MacGuffins

Great movie, by the way.

In the Simpsons episode, Bart Sells His Soul, Millhouse has a piece of paper that represents Bart’s soul, which he purchased from Bart for $5 so Bart could buy a crappy toy. Bart spends the rest of the episode trying desperately to get it back. So I suggest Bart Simpson’s soul as an unusual McGuffin.

How about “The Universe on Orion’s Belt?”

I don’t think it’s ever explained what it really is- just that it’s vitally important to the Aliens.

Fine I’ll just back out of the thread.

Rosebud. It’s even said specifically that it doesn’t matter (“just another piece of the puzzle.”)

The stolen money in Slither

Turns out the money has been spent and the only sign of it was several RVs that chased the characters throughout the film.

The White Castle restaurant in Harold and Kumar Go to White Castle.

In the Neil Simon-penned Bogart-film parody The Cheap Detective, the main characters are on the hunt for a set of twelve egg-shaped diamonds, which turn out to contain real baby chicks.

I’d just like to mention that the bar in some AMC movie theaters is named MacGuffins. Hah!

Blue Streak: Martin Lawrence stars as a jewel thief who steals a valuable diamond and stashes it in a construction site when he realizes the cops are closing in. One prison sentence later, he returns to retrieve the loot but finds the construction site is now a police station. Hijinks ensue…

Is that really a McGuffin? It drives the plot of course, but it also has significant utility within the story itself. Multiple plot points turn on Frodo or Sam using it.
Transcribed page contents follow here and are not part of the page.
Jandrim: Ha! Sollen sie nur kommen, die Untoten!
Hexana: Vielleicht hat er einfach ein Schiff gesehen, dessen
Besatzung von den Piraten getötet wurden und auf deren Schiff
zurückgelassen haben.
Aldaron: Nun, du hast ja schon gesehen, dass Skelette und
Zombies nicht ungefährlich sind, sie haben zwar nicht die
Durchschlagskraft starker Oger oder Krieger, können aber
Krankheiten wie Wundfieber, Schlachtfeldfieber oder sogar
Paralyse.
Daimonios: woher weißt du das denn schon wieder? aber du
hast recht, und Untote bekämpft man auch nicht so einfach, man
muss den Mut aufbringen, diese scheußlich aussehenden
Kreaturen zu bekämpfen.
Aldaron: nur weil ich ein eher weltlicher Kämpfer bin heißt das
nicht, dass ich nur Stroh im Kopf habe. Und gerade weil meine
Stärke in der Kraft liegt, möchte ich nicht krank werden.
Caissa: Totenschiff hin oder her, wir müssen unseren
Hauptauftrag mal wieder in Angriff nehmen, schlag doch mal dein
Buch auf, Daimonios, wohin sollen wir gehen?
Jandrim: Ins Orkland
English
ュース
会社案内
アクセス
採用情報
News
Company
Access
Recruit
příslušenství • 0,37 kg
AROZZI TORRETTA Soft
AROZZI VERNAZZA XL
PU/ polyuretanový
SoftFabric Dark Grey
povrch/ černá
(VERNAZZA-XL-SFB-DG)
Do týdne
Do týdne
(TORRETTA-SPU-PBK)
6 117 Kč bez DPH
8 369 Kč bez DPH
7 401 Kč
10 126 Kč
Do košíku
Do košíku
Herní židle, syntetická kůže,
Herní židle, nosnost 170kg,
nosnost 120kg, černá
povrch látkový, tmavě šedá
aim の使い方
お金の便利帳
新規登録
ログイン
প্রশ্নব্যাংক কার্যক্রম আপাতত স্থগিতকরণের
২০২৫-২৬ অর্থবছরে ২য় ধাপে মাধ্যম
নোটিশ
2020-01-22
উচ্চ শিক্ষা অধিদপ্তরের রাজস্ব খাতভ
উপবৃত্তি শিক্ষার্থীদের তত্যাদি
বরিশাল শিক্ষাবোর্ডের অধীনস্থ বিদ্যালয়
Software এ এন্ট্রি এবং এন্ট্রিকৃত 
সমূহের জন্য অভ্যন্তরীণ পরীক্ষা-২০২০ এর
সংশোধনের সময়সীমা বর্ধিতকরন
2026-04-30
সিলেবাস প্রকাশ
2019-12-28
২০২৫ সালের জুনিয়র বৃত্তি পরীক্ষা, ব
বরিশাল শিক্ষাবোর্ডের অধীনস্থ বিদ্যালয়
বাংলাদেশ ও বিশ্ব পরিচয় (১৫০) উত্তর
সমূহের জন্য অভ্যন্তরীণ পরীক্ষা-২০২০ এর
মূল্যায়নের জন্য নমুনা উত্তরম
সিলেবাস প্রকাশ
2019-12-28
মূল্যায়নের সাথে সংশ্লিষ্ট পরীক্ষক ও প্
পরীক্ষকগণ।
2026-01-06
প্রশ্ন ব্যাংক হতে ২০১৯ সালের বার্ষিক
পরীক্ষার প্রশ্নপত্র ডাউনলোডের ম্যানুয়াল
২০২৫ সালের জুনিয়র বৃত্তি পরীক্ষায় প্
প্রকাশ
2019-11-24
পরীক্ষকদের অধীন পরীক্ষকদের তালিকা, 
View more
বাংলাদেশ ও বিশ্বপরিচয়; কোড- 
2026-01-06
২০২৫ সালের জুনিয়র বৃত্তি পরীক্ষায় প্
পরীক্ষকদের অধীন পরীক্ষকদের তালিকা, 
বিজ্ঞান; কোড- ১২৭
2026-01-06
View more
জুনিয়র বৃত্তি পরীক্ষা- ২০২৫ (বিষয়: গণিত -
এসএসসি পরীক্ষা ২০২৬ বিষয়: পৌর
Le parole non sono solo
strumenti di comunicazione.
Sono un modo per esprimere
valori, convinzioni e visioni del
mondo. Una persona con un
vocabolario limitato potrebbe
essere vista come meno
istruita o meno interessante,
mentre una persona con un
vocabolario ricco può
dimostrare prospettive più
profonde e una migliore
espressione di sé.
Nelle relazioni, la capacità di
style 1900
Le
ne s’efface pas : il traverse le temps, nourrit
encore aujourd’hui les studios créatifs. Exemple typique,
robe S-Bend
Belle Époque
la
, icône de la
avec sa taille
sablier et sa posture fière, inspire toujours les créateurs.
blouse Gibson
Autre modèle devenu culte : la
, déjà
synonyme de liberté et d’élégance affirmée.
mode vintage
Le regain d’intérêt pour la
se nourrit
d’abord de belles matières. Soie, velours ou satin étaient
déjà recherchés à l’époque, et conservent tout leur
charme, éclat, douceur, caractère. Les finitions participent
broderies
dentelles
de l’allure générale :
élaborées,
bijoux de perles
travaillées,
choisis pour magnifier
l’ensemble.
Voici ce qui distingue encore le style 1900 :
The head of Alfredo Garcia

I may get smacked down for this but:
The Raquel Welch poster in Shawshank Redemption.

A object essential to the plot (hides the escape path, fits in with a prisoner wanting a sexual object). But it is inconsequential in itself.

The great JON SABLE FREELANCE comic book had our hero wind up in a spy-fiction-esque adventure where various and sundry characters try to steal The Secret Formula — which I guess would fulfill its role as a MacGuffin even if nobody ever gets around to spelling out that it’s rocket fuel or a chemical weapon or whatever; all that matters is that it’s worth a whole lot of money.

Turns out it’s the secret formula for Coca-Cola.

Season 2 of the great TBS show The Detour revolves around retrieving the ass from one of Saddan Hussain’s toppled statues. Why? Does it even matter why?

I have always considered the dead women in the container and the stained glass window in the church, that drive all of season 2 of The Wire, as MacGuffins. Well, MacGuffin like perhaps. I loved the fact that the whole season’s storyline is impelled by McNulty’s brilliant but petty revenge against Rawls and Valchek’s jealousy over Sobotka’s donation to the church.

In the David Bischoff novel Star Fall, it’s a common practice for people to have their brains transferred into artificial bodies. The plot is kicked off when the protagonist has his brain accidentally transferred into an artificial body that he wasn’t supposed to, a model of body with all sorts of illegal improvements to it.

The model name of the illegal body in question is, of course, MacGuffin.

In the superhero computer game City of Heroes, if you run out of missions from your regular contacts (or just don’t feel like doing them), you can listen to the police scanner to pick up randomly-generated missions. One category of them consists of “Retrieve the <random object> from the <random villain group>”. The list of random objects includes, among other things:

  • A Dragoon Ball
  • A Responsometron
  • Event Horizon
  • File X
  • Formula 13
  • Inobtainium Alloy (an alloy of Nonsuchium and Yeahritium)
  • The All-Purpose Virus (which can somehow infect both humans and computers)
  • The Book of K’Gar (the holy text of a future alien religion)
  • The Liquid Computer
  • An Oberation Oscillithruster
  • The Phased Linear Oscillation Transducer (P. L. O. T.) Device
  • The Tachyon Wave Motion Prototype
  • The Ultrascope!

The orb from the “Venture Brothers”. A mysterious object created by a collaboration of history’s greatest geniuses. It’s function is unknown but it is regarded by all factions as being both too dangerous to use and too dangerous to allow your opponents to possess, and too valuable to destroy.

In the Super Mario Bros game, it occurs to me that Princess Peach could arguably have the last name McGufifn.

Your avatar reminds me of the traditional BattleTech Macguffin, the ever ubiquitous Star League Cache ™.